日豪首脳会談
共同プレスステートメント
「日豪の創造的パートナーシップ」
(仮訳)
(この演説は英語で行われました。以下はその和文仮訳です。)
英語版はこちら(原文)
本日、小泉総理大臣とハワード首相は、民主主義、自由、法の支配、市場経済という両国が共有する基本的価値観を立脚した長年にわたる緊密な結びつきと協力から多大な利益と利点が生じていることを認識した上で、21世紀初頭の新しい国際環境における多大な機会と課題を最大限に活用するために、ダイナミックで前向きの関係を構築することを約束した。
グローバルな課題
- 両首脳は、テロリズムとの闘いにおいて国際社会の結束が重要であることを認識し、日豪それぞれがこの努力に対して行っている貢献の価値を認めた。また、この関連で、両首脳は、アフガニスタンを支援していく決意を再確認した。
- ハワード首相は、日本が国連安全保障理事会常任理事国になることについて豪州が強く支持し続けていることを再確認した。
- 両首脳は、グローバルな貿易と投資の更なる自由化を促進するとの決意を表明し、WTO新ラウンド貿易交渉の成功が極めて重要であるとの認識を示した。

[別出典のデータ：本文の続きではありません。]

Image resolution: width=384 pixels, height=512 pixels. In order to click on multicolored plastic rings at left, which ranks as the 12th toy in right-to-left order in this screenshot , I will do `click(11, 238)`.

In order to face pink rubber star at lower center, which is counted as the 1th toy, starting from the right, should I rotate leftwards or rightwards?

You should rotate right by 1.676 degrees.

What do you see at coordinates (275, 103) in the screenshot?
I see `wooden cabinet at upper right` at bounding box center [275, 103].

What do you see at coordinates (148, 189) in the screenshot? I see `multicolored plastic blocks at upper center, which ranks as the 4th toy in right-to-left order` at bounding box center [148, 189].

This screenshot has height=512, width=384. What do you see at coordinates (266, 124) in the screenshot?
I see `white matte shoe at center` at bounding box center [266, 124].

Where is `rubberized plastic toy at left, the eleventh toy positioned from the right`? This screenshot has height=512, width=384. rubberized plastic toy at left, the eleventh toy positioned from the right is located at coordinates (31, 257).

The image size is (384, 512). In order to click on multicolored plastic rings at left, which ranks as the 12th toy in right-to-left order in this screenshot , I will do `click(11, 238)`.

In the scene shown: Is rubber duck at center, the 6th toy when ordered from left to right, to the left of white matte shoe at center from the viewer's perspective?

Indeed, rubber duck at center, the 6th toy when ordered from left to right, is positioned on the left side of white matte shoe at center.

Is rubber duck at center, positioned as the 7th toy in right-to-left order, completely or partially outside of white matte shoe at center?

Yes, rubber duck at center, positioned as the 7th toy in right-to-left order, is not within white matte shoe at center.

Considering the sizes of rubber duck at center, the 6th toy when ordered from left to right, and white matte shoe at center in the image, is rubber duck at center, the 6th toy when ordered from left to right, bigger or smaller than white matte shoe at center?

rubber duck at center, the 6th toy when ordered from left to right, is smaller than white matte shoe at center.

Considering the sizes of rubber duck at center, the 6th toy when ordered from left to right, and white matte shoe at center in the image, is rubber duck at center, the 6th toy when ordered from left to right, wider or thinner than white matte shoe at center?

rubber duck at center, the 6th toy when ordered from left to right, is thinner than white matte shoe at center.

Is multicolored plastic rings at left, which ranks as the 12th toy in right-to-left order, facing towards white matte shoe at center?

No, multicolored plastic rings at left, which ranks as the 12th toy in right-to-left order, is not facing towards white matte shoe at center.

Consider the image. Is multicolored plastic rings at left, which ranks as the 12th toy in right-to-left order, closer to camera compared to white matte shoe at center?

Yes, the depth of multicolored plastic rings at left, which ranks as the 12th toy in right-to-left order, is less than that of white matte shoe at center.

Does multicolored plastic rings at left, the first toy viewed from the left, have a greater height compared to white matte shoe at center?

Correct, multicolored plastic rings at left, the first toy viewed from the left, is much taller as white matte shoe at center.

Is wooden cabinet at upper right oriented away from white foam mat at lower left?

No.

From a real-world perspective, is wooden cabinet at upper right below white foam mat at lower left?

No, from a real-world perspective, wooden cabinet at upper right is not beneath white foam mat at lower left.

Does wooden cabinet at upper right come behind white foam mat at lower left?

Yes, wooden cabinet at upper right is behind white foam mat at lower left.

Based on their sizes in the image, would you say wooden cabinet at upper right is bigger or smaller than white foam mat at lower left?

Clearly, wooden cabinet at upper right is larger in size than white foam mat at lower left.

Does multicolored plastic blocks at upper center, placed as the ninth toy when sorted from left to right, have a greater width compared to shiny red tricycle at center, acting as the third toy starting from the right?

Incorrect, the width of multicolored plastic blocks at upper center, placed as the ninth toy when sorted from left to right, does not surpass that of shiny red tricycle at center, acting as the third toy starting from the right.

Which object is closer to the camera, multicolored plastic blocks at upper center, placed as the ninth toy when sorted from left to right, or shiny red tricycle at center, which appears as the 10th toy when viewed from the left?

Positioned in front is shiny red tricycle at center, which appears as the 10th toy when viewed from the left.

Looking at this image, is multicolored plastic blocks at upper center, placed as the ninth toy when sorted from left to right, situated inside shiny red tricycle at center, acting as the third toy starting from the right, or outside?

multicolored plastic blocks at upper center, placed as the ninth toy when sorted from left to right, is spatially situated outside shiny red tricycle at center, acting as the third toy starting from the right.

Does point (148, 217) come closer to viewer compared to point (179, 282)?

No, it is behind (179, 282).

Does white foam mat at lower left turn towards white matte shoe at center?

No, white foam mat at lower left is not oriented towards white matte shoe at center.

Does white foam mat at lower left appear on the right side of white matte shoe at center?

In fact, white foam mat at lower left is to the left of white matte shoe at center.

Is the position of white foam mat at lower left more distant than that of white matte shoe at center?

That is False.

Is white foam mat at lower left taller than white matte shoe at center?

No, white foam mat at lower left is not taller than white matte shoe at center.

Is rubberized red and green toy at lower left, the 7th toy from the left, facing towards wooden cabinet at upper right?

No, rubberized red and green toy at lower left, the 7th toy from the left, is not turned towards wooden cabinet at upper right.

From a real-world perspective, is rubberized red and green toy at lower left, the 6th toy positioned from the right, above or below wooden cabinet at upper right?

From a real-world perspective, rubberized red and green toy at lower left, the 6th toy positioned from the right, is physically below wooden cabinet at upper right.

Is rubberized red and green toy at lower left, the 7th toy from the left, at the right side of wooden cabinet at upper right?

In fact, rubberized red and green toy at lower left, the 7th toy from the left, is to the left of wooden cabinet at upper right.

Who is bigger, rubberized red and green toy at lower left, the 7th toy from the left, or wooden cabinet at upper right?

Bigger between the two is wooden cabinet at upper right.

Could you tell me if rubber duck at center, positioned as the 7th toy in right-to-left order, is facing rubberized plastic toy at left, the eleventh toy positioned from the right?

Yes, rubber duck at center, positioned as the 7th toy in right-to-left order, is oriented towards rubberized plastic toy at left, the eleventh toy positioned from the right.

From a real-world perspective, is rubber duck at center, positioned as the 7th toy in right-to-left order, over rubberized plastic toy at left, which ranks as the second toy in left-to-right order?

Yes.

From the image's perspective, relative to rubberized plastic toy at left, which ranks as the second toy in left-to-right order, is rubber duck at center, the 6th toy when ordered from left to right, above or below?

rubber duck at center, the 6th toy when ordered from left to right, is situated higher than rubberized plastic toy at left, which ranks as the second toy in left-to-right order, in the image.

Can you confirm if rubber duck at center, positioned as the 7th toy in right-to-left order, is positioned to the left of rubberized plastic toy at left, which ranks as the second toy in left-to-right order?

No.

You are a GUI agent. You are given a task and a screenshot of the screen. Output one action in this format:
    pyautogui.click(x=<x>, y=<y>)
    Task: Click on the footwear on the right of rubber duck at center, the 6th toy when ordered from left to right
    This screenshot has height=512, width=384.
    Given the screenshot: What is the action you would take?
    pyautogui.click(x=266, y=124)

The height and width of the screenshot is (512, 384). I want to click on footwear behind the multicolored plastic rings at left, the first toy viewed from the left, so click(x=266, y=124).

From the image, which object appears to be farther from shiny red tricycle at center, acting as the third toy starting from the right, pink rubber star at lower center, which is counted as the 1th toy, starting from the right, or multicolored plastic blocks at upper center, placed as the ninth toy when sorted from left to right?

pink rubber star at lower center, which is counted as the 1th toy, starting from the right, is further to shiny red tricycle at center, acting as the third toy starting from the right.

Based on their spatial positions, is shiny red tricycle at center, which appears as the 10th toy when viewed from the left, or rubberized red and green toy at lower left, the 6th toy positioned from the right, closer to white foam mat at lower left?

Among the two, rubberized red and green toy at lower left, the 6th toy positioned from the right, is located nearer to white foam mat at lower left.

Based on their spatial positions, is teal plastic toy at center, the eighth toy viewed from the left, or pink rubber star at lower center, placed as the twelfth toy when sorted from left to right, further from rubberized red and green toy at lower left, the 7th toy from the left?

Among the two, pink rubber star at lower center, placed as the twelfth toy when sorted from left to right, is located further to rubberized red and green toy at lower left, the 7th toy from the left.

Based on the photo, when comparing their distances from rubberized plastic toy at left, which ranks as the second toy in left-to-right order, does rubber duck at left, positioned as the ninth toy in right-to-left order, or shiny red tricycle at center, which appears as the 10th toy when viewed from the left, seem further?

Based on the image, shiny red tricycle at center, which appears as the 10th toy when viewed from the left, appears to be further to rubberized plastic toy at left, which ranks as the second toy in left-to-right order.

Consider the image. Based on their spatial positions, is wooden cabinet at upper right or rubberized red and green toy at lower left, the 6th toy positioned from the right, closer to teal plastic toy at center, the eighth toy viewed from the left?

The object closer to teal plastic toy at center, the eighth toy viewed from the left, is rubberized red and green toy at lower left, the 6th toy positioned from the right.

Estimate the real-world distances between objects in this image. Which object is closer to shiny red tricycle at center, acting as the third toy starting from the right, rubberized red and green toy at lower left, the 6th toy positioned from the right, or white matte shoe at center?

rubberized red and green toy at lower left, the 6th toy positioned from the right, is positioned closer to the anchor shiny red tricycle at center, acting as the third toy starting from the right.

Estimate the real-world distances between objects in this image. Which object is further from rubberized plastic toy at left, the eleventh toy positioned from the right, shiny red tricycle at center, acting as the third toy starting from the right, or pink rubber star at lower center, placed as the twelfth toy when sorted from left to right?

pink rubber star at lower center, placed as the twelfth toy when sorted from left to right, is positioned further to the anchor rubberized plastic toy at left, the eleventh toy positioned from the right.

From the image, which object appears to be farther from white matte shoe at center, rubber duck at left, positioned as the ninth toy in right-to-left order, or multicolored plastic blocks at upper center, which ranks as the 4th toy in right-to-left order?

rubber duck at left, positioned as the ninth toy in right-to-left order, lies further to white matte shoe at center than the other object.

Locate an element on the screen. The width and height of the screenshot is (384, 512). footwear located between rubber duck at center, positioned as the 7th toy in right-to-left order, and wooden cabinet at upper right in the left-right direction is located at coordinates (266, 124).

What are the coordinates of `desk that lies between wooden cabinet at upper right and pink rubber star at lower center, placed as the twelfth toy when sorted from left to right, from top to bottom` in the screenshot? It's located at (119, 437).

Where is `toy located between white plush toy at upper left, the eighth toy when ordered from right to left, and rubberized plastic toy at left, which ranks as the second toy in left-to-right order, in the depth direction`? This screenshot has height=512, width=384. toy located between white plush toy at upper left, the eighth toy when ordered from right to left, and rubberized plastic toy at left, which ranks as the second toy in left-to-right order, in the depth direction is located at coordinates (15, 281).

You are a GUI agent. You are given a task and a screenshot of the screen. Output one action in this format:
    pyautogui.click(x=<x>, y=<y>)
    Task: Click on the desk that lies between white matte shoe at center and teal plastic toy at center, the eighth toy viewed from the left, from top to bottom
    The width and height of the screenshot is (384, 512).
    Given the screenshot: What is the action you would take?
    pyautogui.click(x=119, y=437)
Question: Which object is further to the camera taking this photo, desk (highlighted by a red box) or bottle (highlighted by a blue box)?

- 両首脳は、重大な環境問題である気候変動に対して、環境と経済の両方に配慮しつつ取り組む決意を再確認した。日本は、京都議定書の締結の過程にある。豪州は京都議定書の目標の達成に引き続き努力する。両首脳は、全ての国を含む地球規模の気候変動のレジームを構築するために協力する意志を強調した。
- 両首脳は、持続可能な開発の目標を共有し、ヨハネスブルク・サミットの成功に向けて引き続き力を合わせていくとの意図を表明した。
地域的な協力
- 両首脳は、東チモールの大統領選挙が平和裏に終了したことを歓迎した。特に、豪首相は、国連平和維持活動に対する日本の貴重な貢献を歓迎した。両首脳は、現地における国連平和維持活動の成功の確保を含む、独立移行期及び独立後の東チモールに対し力を合わせて支援していくとの決意を確認した。
- 両首脳は、APEC、東アジア金融危機、ASEAN地域フォーラム、カンボジアや東チモールでの平和維持活動における強固な協力の実績を踏まえて、地域の課題に対応すべく引き続き力を合わせていくとの新たな決意を確認した。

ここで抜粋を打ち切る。